The Qing Dynasty's "Canton System" — a policy restricting all Western trade to a single supervised port — made Guangzhou the sole legal point of contact between China and European commercial interests from the 1750s until the First Opium War of 1839–1842. British, French, Dutch, American, and Swedish trading companies were required to conduct all their China business through a designated strip of land outside Guangzhou's walls, through licensed Chinese merchant intermediaries called hong merchants. This arrangement made Guangzhou enormously wealthy and gave rise to a cosmopolitan mercantile culture unlike anything elsewhere in China at the time. The Canton System's collapse after the Opium War opened China's treaty ports, and Guangzhou ceded trade dominance to Hong Kong and Shanghai. But the cultural legacy endured: Guangzhou remained more internationally connected, more commercially oriented, and more open to outside influence than most Chinese cities throughout the 19th and 20th centuries. The city's people retained a pragmatic attitude toward trade that would prove decisive when Deng Xiaoping's economic reforms began in earnest in 1978.

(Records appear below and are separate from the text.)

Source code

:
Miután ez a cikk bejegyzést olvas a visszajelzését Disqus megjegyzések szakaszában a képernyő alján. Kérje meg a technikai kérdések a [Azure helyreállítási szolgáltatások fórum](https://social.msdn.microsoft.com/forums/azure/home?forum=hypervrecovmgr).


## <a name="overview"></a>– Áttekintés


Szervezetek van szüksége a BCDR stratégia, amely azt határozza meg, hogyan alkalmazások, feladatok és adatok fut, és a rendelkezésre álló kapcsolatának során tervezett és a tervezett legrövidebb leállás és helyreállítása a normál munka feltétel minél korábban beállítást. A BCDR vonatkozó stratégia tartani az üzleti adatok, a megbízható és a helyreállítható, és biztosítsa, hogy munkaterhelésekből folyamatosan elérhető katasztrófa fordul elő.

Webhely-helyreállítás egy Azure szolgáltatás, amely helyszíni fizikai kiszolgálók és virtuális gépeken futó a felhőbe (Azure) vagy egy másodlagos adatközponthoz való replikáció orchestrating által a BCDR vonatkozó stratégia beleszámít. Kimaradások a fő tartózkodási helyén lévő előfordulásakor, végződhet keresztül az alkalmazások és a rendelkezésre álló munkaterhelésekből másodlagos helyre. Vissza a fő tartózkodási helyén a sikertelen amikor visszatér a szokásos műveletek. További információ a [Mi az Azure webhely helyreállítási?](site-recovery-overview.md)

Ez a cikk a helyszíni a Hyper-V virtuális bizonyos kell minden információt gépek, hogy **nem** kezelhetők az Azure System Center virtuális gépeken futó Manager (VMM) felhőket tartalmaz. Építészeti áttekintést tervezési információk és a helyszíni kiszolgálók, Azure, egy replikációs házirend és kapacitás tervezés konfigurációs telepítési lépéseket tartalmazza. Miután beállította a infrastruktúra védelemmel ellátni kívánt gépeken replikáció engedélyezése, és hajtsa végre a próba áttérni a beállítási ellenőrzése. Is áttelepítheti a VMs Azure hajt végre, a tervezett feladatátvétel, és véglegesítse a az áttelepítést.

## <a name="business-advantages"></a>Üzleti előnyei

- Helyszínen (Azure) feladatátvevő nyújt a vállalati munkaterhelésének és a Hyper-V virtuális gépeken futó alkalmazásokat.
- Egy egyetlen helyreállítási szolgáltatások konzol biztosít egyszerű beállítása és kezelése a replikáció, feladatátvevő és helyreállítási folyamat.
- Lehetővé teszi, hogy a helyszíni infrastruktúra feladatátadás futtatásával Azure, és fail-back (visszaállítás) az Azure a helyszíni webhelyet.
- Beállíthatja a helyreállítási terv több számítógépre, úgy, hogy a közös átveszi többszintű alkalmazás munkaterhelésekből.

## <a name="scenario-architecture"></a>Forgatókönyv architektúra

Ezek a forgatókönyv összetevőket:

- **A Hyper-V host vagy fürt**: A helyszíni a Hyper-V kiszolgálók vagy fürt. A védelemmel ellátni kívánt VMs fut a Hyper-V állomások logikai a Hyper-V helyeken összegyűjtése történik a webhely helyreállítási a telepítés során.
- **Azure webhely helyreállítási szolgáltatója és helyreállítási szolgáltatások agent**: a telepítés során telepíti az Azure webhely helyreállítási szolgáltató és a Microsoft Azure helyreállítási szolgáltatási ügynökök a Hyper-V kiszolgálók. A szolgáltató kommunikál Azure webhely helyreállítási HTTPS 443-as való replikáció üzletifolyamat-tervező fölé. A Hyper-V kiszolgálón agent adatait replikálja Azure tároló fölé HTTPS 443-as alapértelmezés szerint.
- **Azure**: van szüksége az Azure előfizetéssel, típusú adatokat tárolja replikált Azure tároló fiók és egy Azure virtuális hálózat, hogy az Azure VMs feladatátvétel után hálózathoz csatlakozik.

Today, Guangzhou is a metropolis of nearly 19 million people and the capital of China's most economically productive province. It has been ranked an Alpha global city, meaning it is classified alongside San Francisco and Stockholm in global-city research networks as a city with significant international influence beyond its immediate region. The Canton Tower — a 600-metre twisted lattice skyscraper completed in 2010 — anchors a skyline that also features the Guangzhou International Finance Centre (440 m) and the Guangzhou CTF Finance Centre (530 m). The Canton Fair, held at the Guangzhou Import and Export Fair Complex on Pazhou Island since 2008, occupies one of the largest convention facilities in the world and has run without interruption (except for online editions during COVID-19) for nearly seven decades. The city holds 68 foreign consulates-general — more than any Chinese city except Beijing and Shanghai. Guangzhou also claims the nickname "City of Rams" (羊城 / Yáng Chéng), from the founding legend in which five immortals descended from the sky on five rams, each bearing an ear of rice, and blessed the land with lasting abundance. The five stone rams at Yuexiu Park, sculpted in 1959, remain one of the city's most visited landmarks and its most recognisable symbol.